There's a school of thought also that we are just attention seeking narcissists who use “so-called” mental illness as an excuse for our failings and should have been smacked regularly as children. Considering that at one school I went to, the cane hadn’t been used in over 20 years and was revived exclusively for me, I consider myself well, and absolutely professionally, smacked quite enough for one childhood though.

And finally  it’s I doing the mental shuffling:- ok, I confess: I don’t/didn’t like people to think I was a bit strange. Especially not the people one interacts with professionally. Because they don’t know how this works and it puts them in an awful quandry. Do they discount every word from my lips? Pat me on the back and thank me for my paper but bin it in the office?
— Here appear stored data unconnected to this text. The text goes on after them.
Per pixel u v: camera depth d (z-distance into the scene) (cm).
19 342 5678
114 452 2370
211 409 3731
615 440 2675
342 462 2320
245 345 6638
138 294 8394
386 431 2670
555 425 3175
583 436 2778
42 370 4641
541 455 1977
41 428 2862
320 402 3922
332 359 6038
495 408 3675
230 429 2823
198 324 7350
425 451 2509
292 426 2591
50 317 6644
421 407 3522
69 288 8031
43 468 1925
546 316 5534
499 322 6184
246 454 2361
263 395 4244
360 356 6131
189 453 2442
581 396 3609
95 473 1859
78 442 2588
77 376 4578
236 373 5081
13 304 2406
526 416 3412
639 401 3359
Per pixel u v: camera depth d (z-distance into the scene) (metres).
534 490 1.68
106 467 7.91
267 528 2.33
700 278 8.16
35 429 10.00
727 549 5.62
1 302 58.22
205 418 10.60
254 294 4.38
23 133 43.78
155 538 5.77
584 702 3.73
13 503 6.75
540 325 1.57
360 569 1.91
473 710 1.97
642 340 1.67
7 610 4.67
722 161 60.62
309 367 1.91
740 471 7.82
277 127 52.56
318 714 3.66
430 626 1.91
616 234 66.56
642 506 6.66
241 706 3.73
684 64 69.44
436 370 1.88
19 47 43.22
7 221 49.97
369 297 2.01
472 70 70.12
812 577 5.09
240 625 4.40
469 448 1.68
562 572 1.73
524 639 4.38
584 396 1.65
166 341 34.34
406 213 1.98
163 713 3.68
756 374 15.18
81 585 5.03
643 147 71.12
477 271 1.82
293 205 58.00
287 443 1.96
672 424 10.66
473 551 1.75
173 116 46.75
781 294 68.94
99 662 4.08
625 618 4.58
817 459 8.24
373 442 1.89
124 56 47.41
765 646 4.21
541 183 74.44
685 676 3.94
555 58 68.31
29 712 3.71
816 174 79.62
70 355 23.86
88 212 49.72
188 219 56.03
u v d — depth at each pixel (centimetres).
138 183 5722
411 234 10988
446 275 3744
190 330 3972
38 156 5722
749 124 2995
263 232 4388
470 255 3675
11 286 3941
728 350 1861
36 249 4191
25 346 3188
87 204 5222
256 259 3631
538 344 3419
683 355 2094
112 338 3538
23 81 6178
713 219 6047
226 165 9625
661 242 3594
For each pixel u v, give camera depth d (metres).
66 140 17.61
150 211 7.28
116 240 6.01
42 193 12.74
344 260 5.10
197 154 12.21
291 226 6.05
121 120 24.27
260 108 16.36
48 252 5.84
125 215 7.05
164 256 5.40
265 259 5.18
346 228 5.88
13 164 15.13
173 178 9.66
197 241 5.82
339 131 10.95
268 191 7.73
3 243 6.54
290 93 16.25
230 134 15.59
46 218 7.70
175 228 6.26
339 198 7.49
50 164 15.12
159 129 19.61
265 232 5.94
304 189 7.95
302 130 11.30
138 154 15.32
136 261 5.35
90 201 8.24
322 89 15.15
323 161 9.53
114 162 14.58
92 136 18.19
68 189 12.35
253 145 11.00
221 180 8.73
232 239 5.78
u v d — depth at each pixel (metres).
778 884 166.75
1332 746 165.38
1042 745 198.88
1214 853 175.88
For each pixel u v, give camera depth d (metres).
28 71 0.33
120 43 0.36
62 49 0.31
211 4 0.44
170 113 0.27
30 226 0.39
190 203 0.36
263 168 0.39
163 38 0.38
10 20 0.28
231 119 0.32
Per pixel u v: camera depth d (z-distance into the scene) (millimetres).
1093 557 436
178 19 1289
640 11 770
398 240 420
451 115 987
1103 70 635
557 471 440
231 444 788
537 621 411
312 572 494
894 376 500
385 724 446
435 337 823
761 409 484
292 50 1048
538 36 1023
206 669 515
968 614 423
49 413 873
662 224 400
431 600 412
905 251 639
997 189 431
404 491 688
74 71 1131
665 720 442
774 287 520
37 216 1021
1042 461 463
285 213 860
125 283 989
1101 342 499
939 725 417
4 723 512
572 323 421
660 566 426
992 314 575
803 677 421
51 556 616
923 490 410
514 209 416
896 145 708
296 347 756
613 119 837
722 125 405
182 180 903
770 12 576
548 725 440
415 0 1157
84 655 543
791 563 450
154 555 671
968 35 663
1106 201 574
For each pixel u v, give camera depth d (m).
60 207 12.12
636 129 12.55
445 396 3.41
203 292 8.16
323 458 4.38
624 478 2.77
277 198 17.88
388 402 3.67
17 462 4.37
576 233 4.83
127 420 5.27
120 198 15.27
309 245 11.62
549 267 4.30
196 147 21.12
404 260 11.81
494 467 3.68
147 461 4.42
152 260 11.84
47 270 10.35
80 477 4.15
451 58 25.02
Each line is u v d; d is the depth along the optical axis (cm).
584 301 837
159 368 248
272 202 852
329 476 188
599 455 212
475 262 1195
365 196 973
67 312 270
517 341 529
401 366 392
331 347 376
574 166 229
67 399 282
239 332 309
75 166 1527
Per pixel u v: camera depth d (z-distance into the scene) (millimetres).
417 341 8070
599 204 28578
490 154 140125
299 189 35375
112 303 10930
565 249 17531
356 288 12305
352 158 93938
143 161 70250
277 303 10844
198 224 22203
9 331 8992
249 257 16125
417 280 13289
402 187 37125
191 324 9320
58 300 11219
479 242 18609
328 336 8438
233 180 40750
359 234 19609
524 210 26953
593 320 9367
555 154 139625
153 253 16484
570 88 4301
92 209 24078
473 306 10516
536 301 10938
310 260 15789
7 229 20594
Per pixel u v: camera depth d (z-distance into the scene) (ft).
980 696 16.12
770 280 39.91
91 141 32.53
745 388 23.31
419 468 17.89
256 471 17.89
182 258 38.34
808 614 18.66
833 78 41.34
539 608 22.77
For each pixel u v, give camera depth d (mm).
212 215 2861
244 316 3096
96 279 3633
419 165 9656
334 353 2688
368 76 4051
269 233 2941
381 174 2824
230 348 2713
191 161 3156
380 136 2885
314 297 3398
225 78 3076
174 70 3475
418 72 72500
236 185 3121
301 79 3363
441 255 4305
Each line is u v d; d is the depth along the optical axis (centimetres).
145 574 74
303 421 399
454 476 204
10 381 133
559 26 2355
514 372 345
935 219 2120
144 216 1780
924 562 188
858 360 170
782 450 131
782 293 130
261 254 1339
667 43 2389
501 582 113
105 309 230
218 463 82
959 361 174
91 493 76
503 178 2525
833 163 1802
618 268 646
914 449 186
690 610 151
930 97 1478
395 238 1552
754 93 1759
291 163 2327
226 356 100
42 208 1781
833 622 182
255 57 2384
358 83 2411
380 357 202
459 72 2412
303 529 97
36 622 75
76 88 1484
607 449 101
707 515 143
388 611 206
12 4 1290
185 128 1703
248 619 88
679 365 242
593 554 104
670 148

And I realised: I don’t know.

Maybe, (as so many things are) it’s all in the head and I’ll never learn the truth of it? Maybe they figure that if I’m walking and talking the brain must be engaged to at least functioning capacity? Maybe they just think ‘Oh shit! Not another paper to read!’

I have had to accept that, without treatment or support, I am never going to be as I used to be. But, meh! If you absolutely have to face a fact that will impede you, you have to learn how to live with that fact. Unless you are, indeed, certifiably insane. And I just took a huge step to that end. (Oh yeah: no baby-steps for this baby!).

So from now on, I don’t have the flu. Or a gyppy tummy. I haven't had sudden visitors, or had to go away. 

The Black Dog of a downer is currently lodged contentedly on my shoulder. And I didn’t lie about it. Dear god, if all the people I deal with around the place got together to compare notes on how often my frail body is wracked with illness they’d conclude I was a walking marvel of nature and would beg my body for Science.

So I’m not going to make excuses any longer. I’m just going to put an icon. That’s how I am. At the moment. I’m in a bad patch. That’s not to claim special status. That’s just how I am right now. Tomorrow? I could get rushed up in an express lift  right to the top of the buildingon a high.

So yeah, I’m not too good. But the great thing is if anyone was even thinking of offering sympathy, by the time they did I’ll probably have shot out of it.

How dumb of me to bewail that so many people don’t know how to react to admissions of mental illness when we – well certainly “I” – won’t give them a chance to!

So thanks all you wonderful and strong women. I’ve been emboldened by you all to actually, practically, not just face the fact that my life is a bit different now in a lot of ways: but to finally make a plan of how to factor this in.

It isn’t just with an icon, of course, that’s just s symbol - which I wouldn’t use very much anyway.


But I really have done something rather momentous, and you guys have been the all unwitting agency for it. 

Crazy how we rarely think we impact on others - yet it happens.  Thanks once more.